[Opening Source document section]

Belfast Telegraph

Belfast gran (85) died in blaze after dozing off while smoking, inquest told

The court heard from members of the emergency services who attended the fire and those who treated Nan in hospital (stock photo)
The court heard from members of the emergency services who attended the fire and those who treated Nan in hospital (stock photo)

By Christopher Leebody

An 85-year-old grandmother died in a fire caused when she fell asleep and dropped a cigarette, an inquest heard yesterday.

Annie Robinson, referred to as Nan at her family's request, had dementia but lived alone at her Donegall Avenue home in Belfast.

She was described as "fiercely independent".

The interior of the property was severely damaged in the fire, reported on the evening of May 30, 2018. The blaze was attended by four fire appliances.

Fire crews found Nan unconscious by her ground-floor bedroom door, where she had been overcome by smoke.

[Closing Source document section]

§ Work to complete
A – Copy out the inquest report word for word, starting with "Annie Robinson, referred" and going on through "overcome by smoke.".
B – Write the next part of the inquest report, picking up right after its last sentence.
The material that follows was taken from a different source than the inquest report.

[Opening Record extracts section]

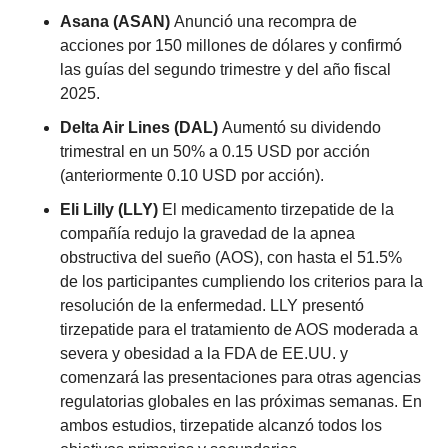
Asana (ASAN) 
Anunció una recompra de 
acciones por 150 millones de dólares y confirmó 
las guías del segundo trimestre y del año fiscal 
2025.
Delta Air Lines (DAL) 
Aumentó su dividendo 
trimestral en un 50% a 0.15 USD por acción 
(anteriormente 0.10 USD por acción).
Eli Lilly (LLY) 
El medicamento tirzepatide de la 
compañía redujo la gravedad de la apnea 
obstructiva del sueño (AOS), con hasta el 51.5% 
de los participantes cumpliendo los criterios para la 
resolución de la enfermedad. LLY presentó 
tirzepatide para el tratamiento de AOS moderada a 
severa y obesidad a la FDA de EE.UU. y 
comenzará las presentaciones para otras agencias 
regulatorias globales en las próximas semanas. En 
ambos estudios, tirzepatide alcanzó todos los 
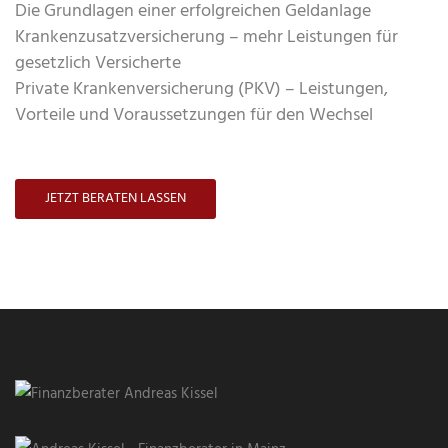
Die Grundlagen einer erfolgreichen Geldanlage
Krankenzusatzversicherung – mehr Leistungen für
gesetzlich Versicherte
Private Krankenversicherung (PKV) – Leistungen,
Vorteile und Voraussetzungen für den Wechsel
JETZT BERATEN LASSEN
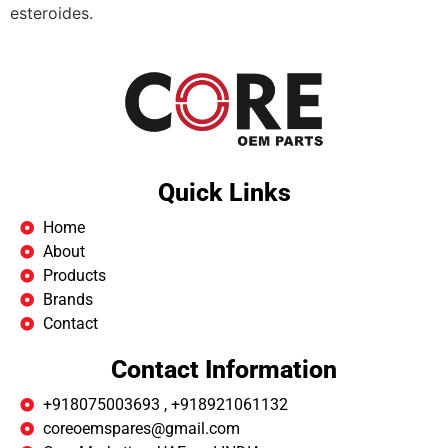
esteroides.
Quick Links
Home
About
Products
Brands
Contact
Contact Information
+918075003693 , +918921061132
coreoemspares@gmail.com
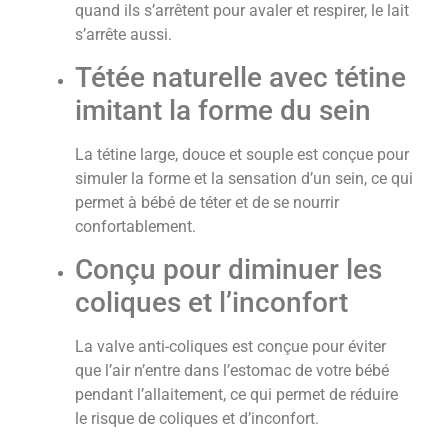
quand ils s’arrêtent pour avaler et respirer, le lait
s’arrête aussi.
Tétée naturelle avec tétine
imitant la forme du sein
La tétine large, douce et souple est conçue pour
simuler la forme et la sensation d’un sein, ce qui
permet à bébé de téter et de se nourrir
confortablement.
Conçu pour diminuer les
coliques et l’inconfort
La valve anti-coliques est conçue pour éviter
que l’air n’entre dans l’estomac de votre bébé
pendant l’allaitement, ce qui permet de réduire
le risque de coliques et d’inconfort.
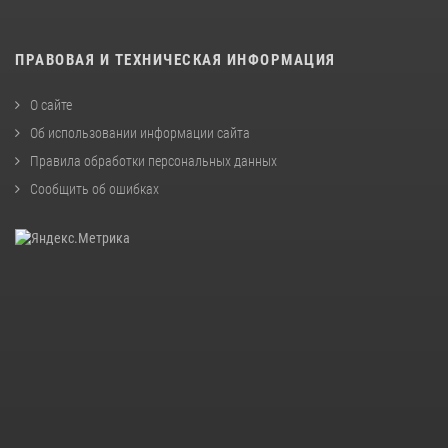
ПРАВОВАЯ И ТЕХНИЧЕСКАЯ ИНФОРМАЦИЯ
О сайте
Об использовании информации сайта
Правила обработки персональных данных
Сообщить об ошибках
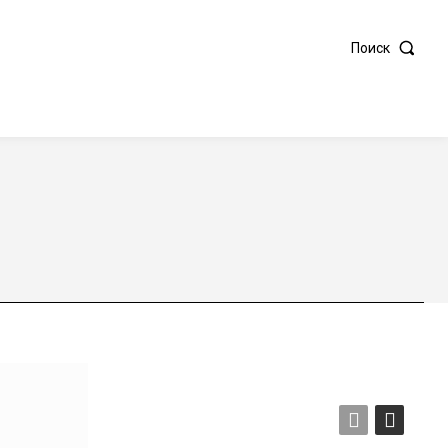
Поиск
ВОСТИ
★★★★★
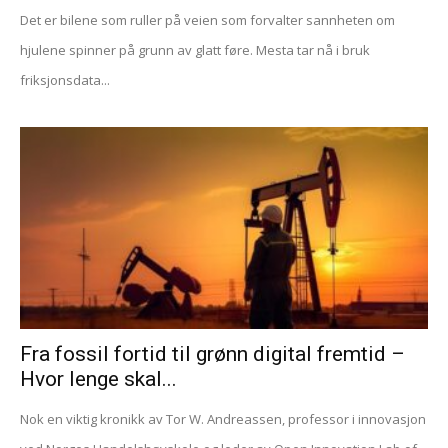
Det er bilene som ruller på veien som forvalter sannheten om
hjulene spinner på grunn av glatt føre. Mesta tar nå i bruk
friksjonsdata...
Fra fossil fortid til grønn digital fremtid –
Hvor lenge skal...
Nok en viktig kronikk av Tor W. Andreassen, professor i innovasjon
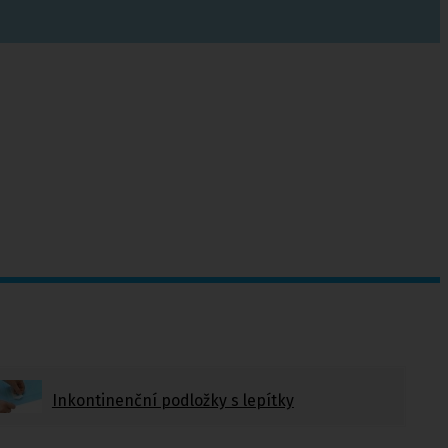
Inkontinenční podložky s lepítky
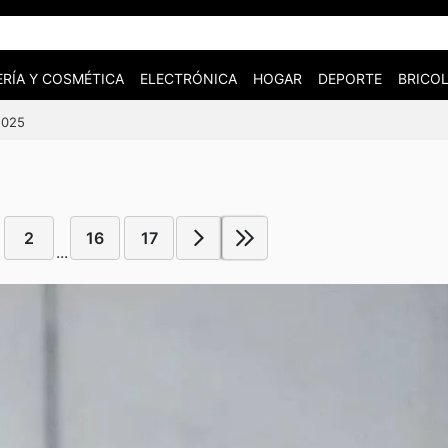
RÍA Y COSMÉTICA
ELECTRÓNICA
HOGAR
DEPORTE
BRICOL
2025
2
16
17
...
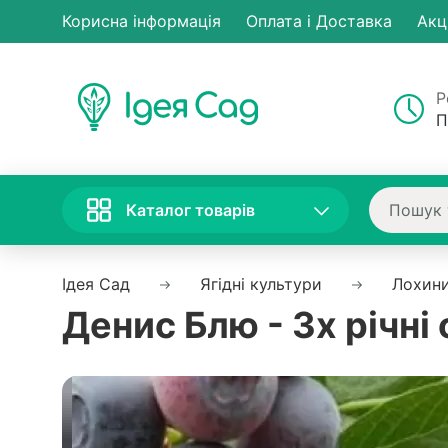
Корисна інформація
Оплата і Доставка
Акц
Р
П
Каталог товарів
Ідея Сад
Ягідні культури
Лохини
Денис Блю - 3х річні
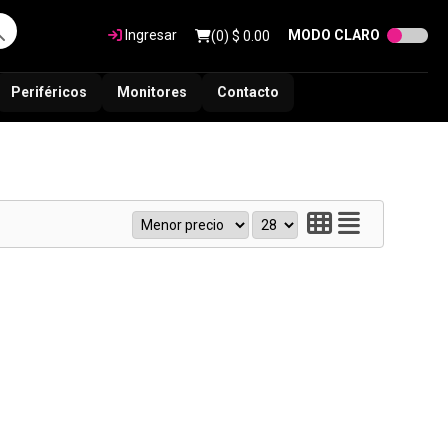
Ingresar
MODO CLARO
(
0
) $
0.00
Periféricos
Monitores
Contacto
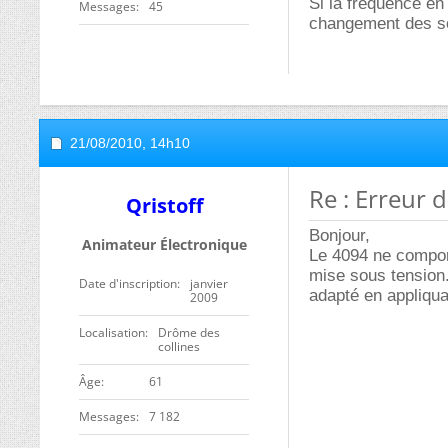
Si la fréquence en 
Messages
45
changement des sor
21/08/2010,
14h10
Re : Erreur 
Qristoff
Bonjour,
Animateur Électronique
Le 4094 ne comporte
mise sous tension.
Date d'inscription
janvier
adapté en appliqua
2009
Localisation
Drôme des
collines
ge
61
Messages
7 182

[Closing Record extracts section]
[Opening Record extracts section]

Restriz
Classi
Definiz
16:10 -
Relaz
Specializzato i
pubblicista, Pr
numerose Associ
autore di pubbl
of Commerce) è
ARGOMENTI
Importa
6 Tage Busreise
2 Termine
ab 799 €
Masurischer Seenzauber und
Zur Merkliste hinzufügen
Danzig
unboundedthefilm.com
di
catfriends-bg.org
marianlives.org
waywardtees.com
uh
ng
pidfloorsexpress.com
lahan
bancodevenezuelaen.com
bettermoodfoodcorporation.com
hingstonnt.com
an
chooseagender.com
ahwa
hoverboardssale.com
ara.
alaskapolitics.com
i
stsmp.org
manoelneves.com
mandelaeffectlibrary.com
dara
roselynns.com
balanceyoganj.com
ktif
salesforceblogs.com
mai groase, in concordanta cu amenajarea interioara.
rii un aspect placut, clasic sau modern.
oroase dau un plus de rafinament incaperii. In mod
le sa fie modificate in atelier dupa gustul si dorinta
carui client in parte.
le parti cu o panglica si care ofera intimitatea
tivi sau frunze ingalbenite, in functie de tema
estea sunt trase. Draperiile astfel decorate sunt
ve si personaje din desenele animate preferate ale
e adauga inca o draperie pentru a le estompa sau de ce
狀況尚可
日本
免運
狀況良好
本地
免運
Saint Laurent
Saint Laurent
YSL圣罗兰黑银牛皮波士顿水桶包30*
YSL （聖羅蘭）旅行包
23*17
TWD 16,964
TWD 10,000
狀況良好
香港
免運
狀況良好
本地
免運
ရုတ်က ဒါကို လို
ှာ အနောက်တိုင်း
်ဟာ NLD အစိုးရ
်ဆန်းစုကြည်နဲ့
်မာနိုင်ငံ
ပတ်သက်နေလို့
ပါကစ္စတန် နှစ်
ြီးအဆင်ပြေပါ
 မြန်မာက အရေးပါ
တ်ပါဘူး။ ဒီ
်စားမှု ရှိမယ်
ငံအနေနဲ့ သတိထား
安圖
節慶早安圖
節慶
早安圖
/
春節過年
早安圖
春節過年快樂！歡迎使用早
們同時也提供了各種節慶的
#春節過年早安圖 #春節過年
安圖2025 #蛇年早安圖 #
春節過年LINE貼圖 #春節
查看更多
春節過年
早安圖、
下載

[Closing Record extracts section]

§ Responses to the tasks
A –
Annie Robinson, referred to as Nan at her family's request, had dementia but lived alone at her Donegall Avenue home in Belfast.

She was described as "fiercely independent".

The interior of the property was severely damaged in the fire, reported on the evening of May 30, 2018. The blaze was attended by four fire appliances.

Fire crews found Nan unconscious by her ground-floor bedroom door, where she had been overcome by smoke.

B –
The court heard from members of the emergency services who attended the fire and those who treated Nan in hospital.

They included Watch Commander Les McAteer of the NI Fire and Rescue Service and Dr Joseph McKeever, who was on duty at the Royal Victoria Hospital in Belfast that evening.

In a statement, Dr McKeever said Nan arrived at the emergency department at 18.11 in cardiac arrest and with "extensive burns to the face and limbs" and "soot" in her nose. The decision to stop treatment and declare a time of death was taken at 18.26.

Watch Commander Les McAteer referred to the investigation carried out by the Fire Service on June 14, 2018.

It noted the lack of any working smoke alarms in the home.

The report pointed to "several discarded cigarette butts lying around the bedroom" and highlighted burns on the carpet showing previous times when cigarettes had been dropped.

Coroner Mr Patrick McGurgan asked if there was a "need to renew our campaign", in regards to ensuring that all properties have working smoke alarms.

The inquest at Laganside Court, Belfast, was attended by Nan's daughter-in-law, Julie Robinson.

The inquest heard the retired domestic assistant was a social woman who "enjoyed standing at her front door and talking to passers-by".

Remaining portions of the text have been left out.